— DESCRIPTION OF THE TASK —
For the word "sīkdatnēm", count the lines in the records below that include it and give only that number.

☆ ☆ ☆

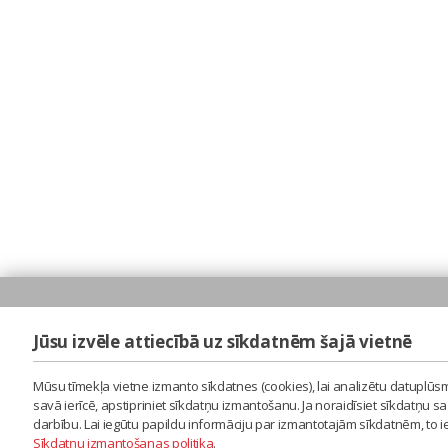
Jūsu izvēle attiecībā uz sīkdatnēm šajā vietnē
Mūsu tīmekļa vietne izmanto sīkdatnes (cookies), lai analizētu datuplūsm
savā ierīcē, apstipriniet sīkdatņu izmantošanu. Ja noraidīsiet sīkdatņu 
darbību. Lai iegūtu papildu informāciju par izmantotajām sīkdatnēm, to 
Sīkdatņu izmantošanas politika
.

☆ ☆ ☆

— ANSWER TO THE PROBLEM —
2